Similarly, no-one (that I know of) would refer to a factor of 10 in power as a bel; it is always 10 dB.

17. ### word of the day: bogosity « Dadge said,

November 14, 2012 @ 4:55 pm

[…] Today's Language Log post about Google's n-gram viewer posits the term "microlex", which reminded a commenter of the milliHelen, which reminded the author of the Lenat, which is, of course, the international unit of bogosity.[…]

18. ### Ken Brown said,

November 14, 2012 @ 6:04 pm

There is a notorious scene in the first episode of "The Wire" that approaches one lex. OK its probably nearer 0.3 if you count variant forms of the same word as different.

19. ### Ken Brown said,

November 14, 2012 @ 6:05 pm

Nuts. I meant first series, not first episode.

20. ### Jonathan D said,

November 15, 2012 @ 12:31 am

The other Mark P, I was reenergised in my use of Mm when my brother use the "K's", meaning thousands to refer to thousands of kilometres despite the term "K's" being standard here meaning simply kilometres.

21. ### Jon Orwant said,

November 15, 2012 @ 10:17 am

I'm responsible for the nerdview percentages in the Ngram Viewer, and I agree with Mark. I don't know when I'll get to it (certainly not in 2012), but I'll make this change.

The words microlex, nanolex, etc. are tempting…

22. ### Erez Lieberman Aiden said,

November 15, 2012 @ 11:40 am

Mark: you're right about everything, of course, but you failed to cite the milliDarwin!

http://www.sciencemag.org/site/feature/misc/webfeat/gonzoscientist/episode14/index.xhtml

23. ### Anonymous said,

November 15, 2012 @ 4:49 pm

Mark,

Parts per million doesn't only refer to continuous distributions.
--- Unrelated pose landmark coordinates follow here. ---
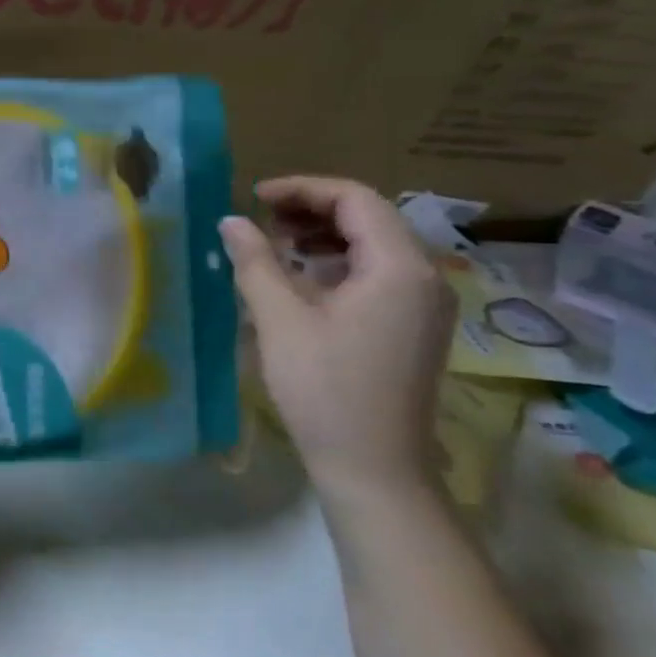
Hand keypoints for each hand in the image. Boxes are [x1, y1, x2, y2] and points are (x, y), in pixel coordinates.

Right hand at [219, 177, 454, 510]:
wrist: (373, 467)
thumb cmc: (325, 389)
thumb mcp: (281, 319)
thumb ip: (256, 262)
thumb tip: (231, 221)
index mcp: (399, 268)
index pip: (355, 199)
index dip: (302, 189)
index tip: (254, 197)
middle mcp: (424, 277)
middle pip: (369, 217)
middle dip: (312, 210)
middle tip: (261, 220)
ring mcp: (424, 303)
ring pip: (375, 245)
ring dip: (325, 235)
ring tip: (276, 247)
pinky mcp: (415, 325)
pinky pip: (379, 274)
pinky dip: (339, 263)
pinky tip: (303, 280)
It is already widely used in manufacturing to refer to the incidence of defects and the like.

24. ### Dan M. said,

November 15, 2012 @ 8:55 pm

Am I the only one who immediately thought of using a log scale? And then given that all the measurements are small fractions of a natural maximum, it seems natural to think of them an an attenuation, decibels is the obvious unit to use.
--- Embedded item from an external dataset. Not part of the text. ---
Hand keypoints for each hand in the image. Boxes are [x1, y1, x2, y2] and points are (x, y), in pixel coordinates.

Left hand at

Uncommunicative has an occurance of -225dB, while communicative has -150dB. Obviously, those are 75dB apart, which is 1.4 times 128, or 180. If you want to think in parts per million, you just add 200 to the raw dB values.

25. ### Matt McIrvin said,

November 16, 2012 @ 10:55 am

Scientific notation is how scientists and engineers dealt with the uninterpretable-string-of-zeroes problem long, long ago, and in principle it removes the need even for most SI prefixes.
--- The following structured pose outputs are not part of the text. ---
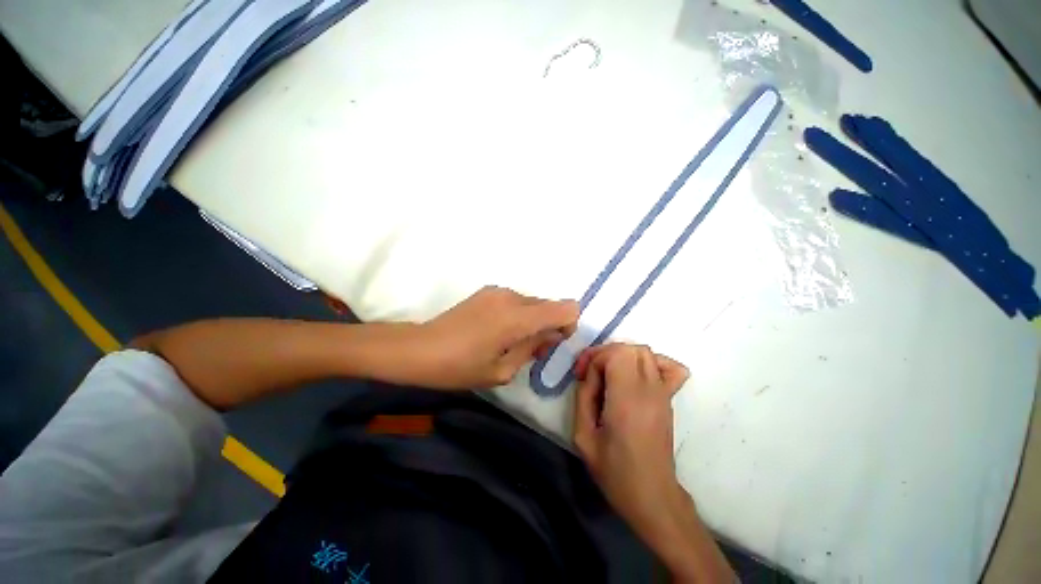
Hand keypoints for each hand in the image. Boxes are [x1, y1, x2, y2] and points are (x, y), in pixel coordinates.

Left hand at [404, 286, 578, 389]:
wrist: (420, 349)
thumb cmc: (460, 367)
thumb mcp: (503, 370)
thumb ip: (532, 349)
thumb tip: (549, 336)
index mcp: (517, 318)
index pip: (565, 308)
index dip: (568, 324)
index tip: (553, 342)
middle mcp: (511, 296)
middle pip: (549, 304)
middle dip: (549, 325)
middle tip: (532, 350)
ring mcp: (497, 291)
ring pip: (532, 303)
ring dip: (532, 320)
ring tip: (512, 342)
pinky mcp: (487, 291)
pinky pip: (516, 301)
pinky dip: (518, 314)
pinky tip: (498, 331)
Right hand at [573, 343, 690, 537]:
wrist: (652, 496)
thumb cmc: (614, 471)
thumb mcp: (583, 437)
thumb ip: (582, 398)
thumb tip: (587, 375)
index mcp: (627, 400)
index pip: (616, 354)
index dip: (594, 358)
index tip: (583, 376)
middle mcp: (649, 391)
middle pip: (630, 348)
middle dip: (605, 354)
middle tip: (592, 373)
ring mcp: (663, 394)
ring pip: (646, 352)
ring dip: (623, 355)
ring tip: (609, 373)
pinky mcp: (669, 400)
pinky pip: (670, 368)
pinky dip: (654, 362)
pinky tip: (638, 374)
Unfortunately, it seems to have been deemed threatening to laypeople.

26. ### Sili said,

November 18, 2012 @ 8:53 am

Am I the only one who immediately thought of using a log scale? And then given that all the measurements are small fractions of a natural maximum, it seems natural to think of them an an attenuation, decibels is the obvious unit to use.

Uncommunicative has an occurance of -225dB, while communicative has -150dB. Obviously, those are 75dB apart, which is 1.4 times 128, or 180. If you want to think in parts per million, you just add 200 to the raw dB values.

Yes. You're nerdviewing.

I think the undisputed leader among units which are only useful in their dimunitive forms in the standard international unit for magnetic field: the tesla(T). From wikipedia:

I think the farad and the coulomb are better bets. Most capacitors in daily use are in the μF range.

27. ### Tim J said,

November 25, 2012 @ 10:12 pm

My favourite nano-unit is the nanolightsecond. This is of course the distance travelled by light in one nanosecond. It's about 0.2998 metres, which comes to 0.9836 ft (11.80 inches).

I propose we adopt this unit for everyday use. It should be called the astronomical foot.